• _Task data_:
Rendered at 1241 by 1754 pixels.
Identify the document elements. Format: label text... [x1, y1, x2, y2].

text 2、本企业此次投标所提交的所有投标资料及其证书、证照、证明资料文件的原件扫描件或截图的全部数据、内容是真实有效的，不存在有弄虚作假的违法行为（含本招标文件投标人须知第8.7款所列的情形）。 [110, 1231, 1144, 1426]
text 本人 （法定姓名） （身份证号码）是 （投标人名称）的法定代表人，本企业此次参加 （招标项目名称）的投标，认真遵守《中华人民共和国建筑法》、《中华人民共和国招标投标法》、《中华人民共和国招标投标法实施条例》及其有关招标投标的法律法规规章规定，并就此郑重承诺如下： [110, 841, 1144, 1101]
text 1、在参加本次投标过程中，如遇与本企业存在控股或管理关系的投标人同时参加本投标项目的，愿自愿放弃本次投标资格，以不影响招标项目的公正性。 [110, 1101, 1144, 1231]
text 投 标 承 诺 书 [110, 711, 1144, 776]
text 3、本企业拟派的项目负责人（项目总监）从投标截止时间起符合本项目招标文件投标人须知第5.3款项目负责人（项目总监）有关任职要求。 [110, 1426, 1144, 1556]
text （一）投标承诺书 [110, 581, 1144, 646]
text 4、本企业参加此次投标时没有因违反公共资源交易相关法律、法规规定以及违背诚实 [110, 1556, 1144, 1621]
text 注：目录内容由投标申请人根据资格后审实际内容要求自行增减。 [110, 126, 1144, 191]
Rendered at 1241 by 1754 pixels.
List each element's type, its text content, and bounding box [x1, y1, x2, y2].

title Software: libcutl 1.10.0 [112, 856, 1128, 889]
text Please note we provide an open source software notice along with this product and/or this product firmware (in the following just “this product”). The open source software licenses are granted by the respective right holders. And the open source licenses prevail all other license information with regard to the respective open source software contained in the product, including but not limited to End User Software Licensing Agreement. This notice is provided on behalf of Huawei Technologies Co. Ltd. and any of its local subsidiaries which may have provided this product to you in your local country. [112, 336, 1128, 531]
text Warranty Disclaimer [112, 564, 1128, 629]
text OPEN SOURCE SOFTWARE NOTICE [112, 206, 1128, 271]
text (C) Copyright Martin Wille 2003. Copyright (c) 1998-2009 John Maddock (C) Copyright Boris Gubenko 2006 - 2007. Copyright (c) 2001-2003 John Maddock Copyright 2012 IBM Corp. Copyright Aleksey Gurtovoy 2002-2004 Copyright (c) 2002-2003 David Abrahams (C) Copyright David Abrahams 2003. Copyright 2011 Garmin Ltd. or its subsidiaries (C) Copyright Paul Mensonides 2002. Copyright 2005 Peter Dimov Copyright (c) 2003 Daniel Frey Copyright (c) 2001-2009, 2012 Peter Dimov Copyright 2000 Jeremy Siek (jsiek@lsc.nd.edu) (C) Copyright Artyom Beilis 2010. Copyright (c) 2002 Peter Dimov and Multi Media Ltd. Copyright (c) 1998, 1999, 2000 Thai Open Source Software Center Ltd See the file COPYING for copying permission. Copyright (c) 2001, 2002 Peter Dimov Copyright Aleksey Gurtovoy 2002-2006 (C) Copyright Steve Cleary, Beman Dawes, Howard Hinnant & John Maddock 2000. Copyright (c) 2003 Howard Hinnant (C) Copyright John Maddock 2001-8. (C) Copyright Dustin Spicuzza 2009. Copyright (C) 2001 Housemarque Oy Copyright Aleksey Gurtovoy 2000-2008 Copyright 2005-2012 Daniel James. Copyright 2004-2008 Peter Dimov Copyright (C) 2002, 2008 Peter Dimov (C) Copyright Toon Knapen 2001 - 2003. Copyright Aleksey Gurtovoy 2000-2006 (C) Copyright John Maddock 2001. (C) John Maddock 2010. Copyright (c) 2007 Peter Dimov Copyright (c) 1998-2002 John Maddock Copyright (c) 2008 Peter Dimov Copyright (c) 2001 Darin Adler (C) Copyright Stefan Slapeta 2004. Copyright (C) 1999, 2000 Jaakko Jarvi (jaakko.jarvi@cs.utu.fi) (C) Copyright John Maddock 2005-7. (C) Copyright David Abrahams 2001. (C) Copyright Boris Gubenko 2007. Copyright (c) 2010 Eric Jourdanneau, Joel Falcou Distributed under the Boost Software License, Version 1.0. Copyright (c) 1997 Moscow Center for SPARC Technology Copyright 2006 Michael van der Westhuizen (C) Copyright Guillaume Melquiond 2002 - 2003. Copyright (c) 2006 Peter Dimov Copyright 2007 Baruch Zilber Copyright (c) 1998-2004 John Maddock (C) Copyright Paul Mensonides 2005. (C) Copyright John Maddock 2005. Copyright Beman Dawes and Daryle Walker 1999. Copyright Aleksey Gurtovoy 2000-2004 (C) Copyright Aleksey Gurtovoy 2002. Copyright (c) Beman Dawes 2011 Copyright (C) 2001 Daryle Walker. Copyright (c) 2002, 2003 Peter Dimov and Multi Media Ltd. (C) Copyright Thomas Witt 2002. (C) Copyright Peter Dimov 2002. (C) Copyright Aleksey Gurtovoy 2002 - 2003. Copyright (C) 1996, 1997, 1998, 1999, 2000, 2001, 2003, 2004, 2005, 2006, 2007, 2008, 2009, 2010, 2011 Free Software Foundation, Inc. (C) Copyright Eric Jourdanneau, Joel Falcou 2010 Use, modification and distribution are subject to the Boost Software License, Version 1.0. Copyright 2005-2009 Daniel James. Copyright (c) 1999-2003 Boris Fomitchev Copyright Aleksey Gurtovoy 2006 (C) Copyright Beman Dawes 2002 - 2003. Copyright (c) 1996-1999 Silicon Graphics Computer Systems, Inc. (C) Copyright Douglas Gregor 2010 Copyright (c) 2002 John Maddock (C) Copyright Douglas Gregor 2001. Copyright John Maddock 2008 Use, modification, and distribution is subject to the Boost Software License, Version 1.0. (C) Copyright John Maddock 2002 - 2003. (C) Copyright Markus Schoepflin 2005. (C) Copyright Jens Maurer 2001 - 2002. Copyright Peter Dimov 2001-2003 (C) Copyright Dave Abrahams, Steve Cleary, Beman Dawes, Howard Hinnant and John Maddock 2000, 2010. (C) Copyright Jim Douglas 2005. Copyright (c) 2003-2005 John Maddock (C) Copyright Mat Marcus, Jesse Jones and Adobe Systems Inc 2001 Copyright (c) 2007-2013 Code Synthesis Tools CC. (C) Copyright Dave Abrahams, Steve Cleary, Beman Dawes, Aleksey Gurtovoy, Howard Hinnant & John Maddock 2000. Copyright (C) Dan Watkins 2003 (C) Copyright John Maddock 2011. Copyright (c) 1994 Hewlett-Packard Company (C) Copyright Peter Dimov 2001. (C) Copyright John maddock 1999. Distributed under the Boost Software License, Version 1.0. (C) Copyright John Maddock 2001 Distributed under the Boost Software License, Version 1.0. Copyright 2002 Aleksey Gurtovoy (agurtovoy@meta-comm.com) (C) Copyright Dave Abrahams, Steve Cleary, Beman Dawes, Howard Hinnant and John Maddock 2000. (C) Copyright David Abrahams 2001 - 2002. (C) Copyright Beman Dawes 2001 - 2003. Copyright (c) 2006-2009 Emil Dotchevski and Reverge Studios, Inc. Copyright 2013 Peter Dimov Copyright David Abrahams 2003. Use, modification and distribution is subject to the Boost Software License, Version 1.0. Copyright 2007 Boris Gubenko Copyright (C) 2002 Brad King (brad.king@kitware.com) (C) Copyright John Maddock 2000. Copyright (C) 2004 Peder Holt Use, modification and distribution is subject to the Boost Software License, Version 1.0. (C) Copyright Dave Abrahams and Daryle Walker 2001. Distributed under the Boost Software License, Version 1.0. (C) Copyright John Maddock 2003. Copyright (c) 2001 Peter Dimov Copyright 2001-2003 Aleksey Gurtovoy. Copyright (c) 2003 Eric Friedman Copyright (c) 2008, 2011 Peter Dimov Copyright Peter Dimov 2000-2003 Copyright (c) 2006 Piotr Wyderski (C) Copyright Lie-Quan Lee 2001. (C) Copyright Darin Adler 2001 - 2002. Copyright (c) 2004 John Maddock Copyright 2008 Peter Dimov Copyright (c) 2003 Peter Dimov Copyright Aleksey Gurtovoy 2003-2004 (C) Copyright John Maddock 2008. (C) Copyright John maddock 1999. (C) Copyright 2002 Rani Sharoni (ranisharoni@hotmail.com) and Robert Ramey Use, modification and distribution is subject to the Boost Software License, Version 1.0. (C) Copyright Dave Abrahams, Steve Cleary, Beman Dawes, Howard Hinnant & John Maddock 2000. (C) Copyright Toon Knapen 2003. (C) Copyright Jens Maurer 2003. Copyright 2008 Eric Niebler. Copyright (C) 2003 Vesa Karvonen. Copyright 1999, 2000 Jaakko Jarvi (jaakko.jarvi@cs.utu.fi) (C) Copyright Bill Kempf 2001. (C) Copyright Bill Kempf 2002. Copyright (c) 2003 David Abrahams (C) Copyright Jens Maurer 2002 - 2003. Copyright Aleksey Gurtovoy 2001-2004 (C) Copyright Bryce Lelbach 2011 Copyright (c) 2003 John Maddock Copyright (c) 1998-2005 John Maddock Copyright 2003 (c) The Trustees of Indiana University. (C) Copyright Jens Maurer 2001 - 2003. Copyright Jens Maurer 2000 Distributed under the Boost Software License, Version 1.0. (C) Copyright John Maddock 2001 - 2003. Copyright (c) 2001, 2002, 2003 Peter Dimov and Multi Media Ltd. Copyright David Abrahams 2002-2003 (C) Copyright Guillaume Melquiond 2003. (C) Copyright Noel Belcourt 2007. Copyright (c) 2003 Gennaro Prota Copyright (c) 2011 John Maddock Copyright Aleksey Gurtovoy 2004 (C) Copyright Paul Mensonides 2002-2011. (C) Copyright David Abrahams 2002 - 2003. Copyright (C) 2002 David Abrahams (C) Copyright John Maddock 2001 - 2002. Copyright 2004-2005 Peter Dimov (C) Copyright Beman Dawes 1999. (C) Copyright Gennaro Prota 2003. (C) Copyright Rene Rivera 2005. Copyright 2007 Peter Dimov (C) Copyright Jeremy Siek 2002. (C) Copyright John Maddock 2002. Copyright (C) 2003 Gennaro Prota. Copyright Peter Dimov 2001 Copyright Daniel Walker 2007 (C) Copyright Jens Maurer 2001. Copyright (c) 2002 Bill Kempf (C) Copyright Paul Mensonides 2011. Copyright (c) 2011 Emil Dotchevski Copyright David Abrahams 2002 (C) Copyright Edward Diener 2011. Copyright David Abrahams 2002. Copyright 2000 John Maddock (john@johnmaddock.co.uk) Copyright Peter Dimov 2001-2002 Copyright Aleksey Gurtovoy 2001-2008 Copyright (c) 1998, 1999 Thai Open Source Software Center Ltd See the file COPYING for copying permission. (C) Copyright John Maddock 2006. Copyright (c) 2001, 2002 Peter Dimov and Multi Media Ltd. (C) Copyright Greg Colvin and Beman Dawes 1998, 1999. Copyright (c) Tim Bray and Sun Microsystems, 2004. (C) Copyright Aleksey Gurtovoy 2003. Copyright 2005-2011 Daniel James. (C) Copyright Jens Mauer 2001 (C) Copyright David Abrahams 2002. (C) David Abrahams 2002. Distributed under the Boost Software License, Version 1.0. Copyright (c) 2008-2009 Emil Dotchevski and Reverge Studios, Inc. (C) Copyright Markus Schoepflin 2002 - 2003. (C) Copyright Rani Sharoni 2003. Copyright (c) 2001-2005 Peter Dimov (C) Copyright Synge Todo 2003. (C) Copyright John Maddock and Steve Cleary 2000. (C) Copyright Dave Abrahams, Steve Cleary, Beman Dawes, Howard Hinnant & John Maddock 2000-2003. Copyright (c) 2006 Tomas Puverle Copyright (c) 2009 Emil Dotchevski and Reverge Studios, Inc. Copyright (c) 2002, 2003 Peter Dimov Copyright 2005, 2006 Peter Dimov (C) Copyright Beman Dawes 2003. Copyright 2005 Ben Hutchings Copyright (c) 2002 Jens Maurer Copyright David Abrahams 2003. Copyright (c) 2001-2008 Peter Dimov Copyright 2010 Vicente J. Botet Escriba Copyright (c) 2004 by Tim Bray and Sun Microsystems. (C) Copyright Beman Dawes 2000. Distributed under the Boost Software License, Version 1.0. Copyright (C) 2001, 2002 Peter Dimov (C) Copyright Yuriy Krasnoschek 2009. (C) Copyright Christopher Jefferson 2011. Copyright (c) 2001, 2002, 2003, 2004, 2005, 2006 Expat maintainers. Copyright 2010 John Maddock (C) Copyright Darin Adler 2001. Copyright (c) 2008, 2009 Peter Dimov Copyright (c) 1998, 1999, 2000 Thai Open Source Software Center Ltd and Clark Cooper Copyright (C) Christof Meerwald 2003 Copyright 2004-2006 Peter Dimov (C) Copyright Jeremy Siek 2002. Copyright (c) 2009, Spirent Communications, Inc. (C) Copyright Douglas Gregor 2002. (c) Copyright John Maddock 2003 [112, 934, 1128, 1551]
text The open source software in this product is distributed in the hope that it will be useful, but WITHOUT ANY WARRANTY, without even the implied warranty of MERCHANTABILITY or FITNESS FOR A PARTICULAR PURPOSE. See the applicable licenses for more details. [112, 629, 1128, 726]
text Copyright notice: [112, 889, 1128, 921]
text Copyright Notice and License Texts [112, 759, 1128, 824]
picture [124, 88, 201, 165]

• _Goal of the exercise_: Among the entries above, determine how many lines hold the string "this" and report that number alone.

• _Answer section_: 2